Горничные склонились, приветствуя его, и я тоже присела в реверансе. Но тут же выпрямилась и бросилась ему на шею.
— Папа! Какой ты сегодня красивый!
— Ева, — он с улыбкой чуть отстранил меня, рассматривая. Тихонько вздохнул. — Ты тоже, милая. Хотя под слоем всех этих белых красок я почти не узнаю свою дочь.
— Ничего, как только гости покинут дворец, я снова превращусь в твою дикарку! — рассмеялась я, с удовольствием рассматривая короля. Право, втайне я считала отца и брата самыми красивыми мужчинами на земле. Люку я, конечно, никогда подобное не сказала бы, напротив, всячески его дразнила и подтрунивала, но вот отцом любовалась открыто. Да и не только я. Энгер Арвалийский считался красивейшим мужчиной королевства вполне заслуженно. Даже в своем почтенном возрасте он оставался стройным и подтянутым, с сильными руками скульптора и трепетными пальцами живописца. Глубокие темные глаза с вкраплениями золота всегда смотрели на мир с неизменным выражением добра и понимания. Аккуратная борода обрамляла твердый подбородок, а волосы всегда были собраны низко на затылке изящной серебряной заколкой. Это был подарок жены, с котором Энгер никогда не расставался. В детстве, помню, я очень любила рассматривать вещицы, сделанные мамой, каждый раз поражаясь, как из металла и камней можно было создавать столь невесомые и ажурные украшения. Как жаль, что саму матушку я совсем не помнила…
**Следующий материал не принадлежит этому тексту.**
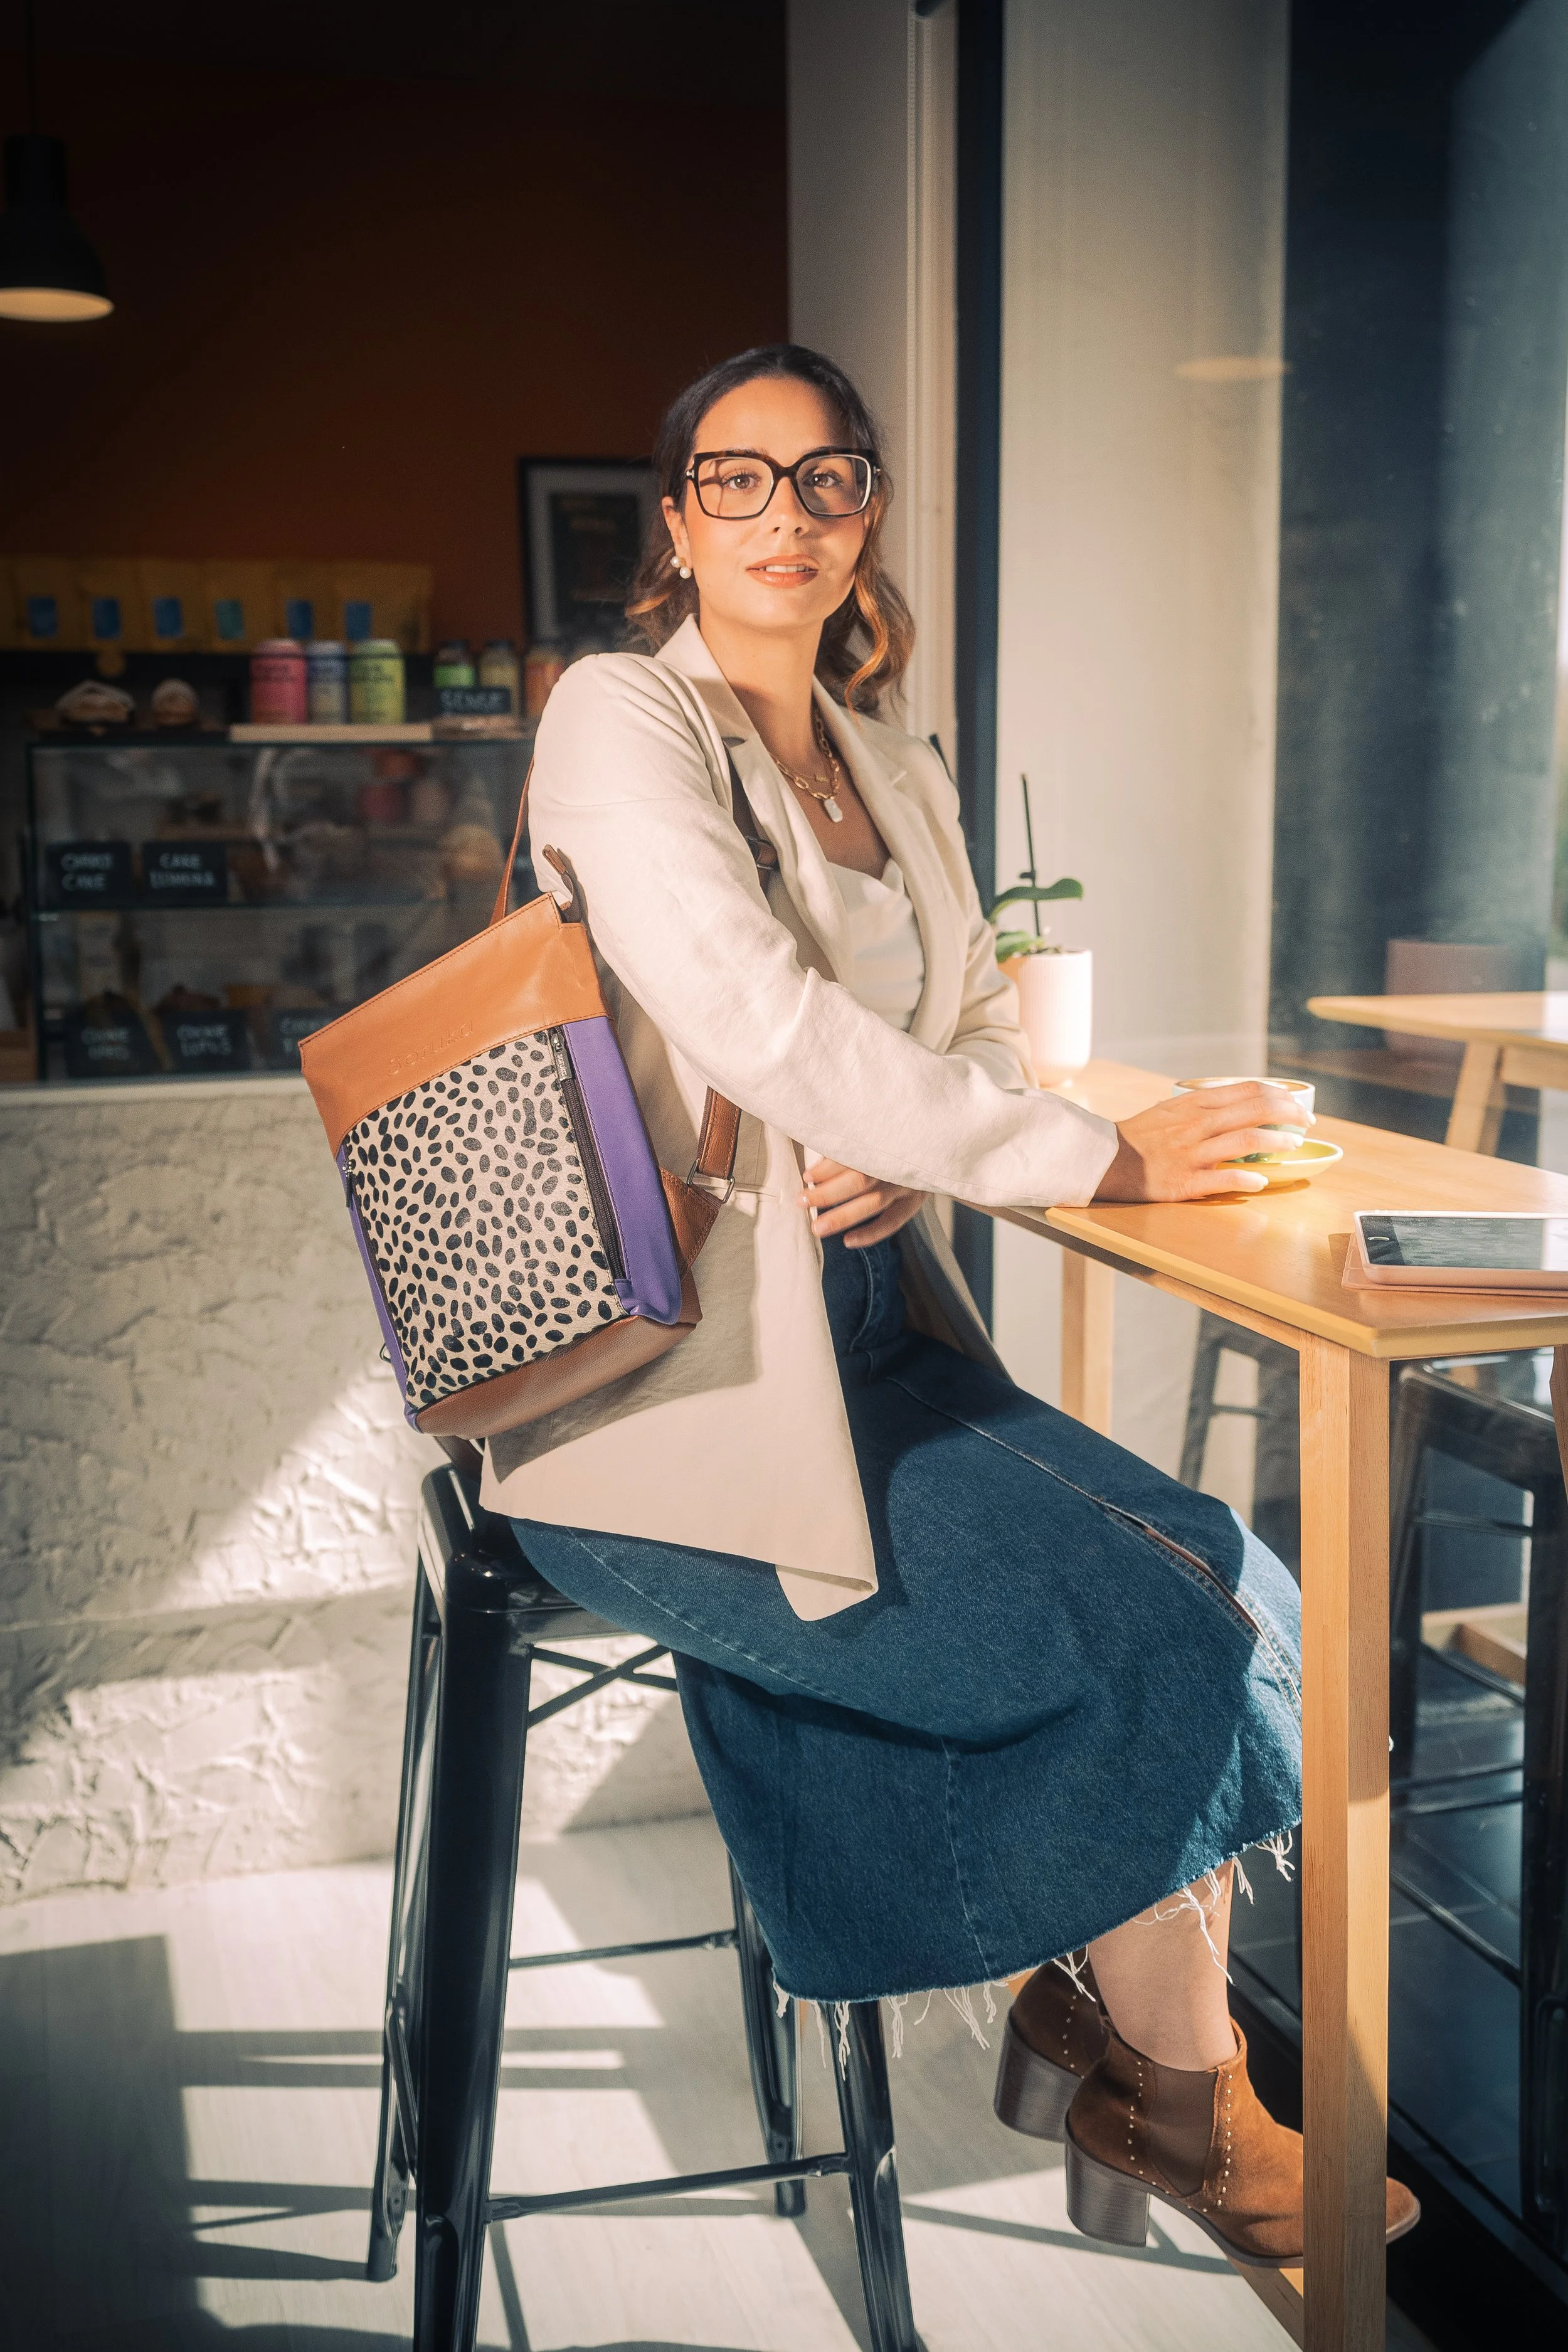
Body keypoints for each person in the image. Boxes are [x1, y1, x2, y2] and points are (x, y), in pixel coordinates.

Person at [481, 342, 1417, 2264]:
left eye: (826, 476)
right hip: (662, 1403)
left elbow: (975, 1025)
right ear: (677, 524)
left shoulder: (892, 762)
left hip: (871, 1340)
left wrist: (921, 1151)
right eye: (736, 478)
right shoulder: (618, 717)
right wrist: (1095, 1160)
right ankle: (1173, 2086)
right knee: (1154, 1624)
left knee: (1235, 1582)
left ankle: (1097, 2013)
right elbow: (749, 1013)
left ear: (867, 510)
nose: (786, 514)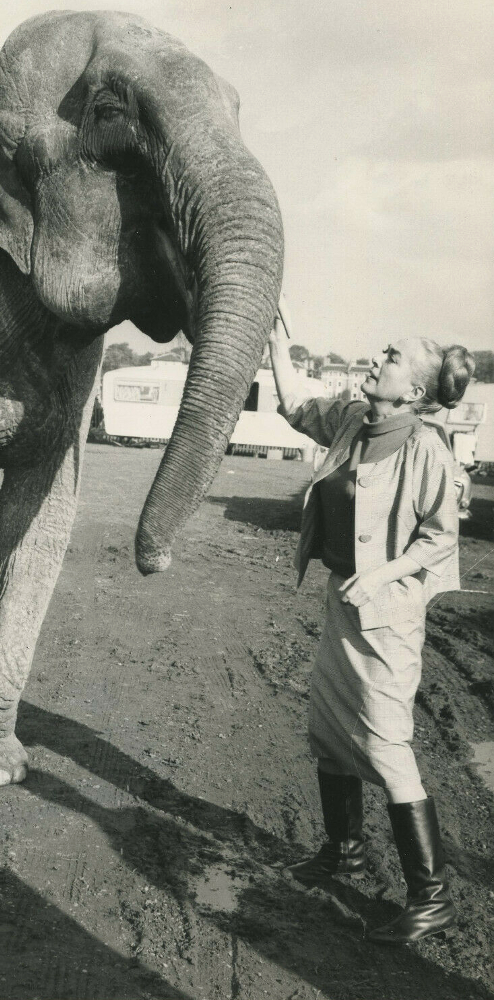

— Ты так похожа на Ирис, — светло улыбнулся отец. Я знала, что внешне пошла в родительницу, хотя и отличалась характером. Королева слыла очень мудрой и спокойной правительницей. После ее ухода за реку Бытия отец так и не женился вновь. Хотя, конечно, у него были фаворитки, но я относилась с пониманием к этой стороне мужской жизни.
Лицо короля омрачилось тенью грусти, как бывало всегда, когда он вспоминал супругу. Порой я даже завидовала тому, насколько сильно он ее любил. Хотела бы и я когда-нибудь встретить мужчину, который полюбит меня столь же трепетно.
— Фойры к нам надолго? — спросила я.
— Не думаю, — улыбнулся король. — Но нам важны связи с морскими побережьями, поэтому постараемся расположить гостей к сотрудничеству.
— Говорят, принцесса фойров весьма красива! — лукаво протянула я. — И послы уже присматривают ей мужа! Давай отдадим морским Люка?
Отец щелкнул меня по носу.
— Ты же знаешь, что твой брат останется в Идегоррии, и когда-нибудь станет королем. А вот ты, милая, вполне возможно покинешь нас, обретя счастье в чужих землях.
Я хмыкнула и скривилась. Сделала испуганные глаза.
— Только не отдавай меня морским! Они же едят сырую рыбу! Ужас! Да у них наверняка изо рта воняет! Фу!
Горничные прыснули, а отец закатил глаза.
— Ева! Ну что за ребячество, — пожурил он. Впрочем, я видела в темных глазах золотой свет смеха. Король сделал вид, что задумался. — Тогда, может, инфант желтых песков?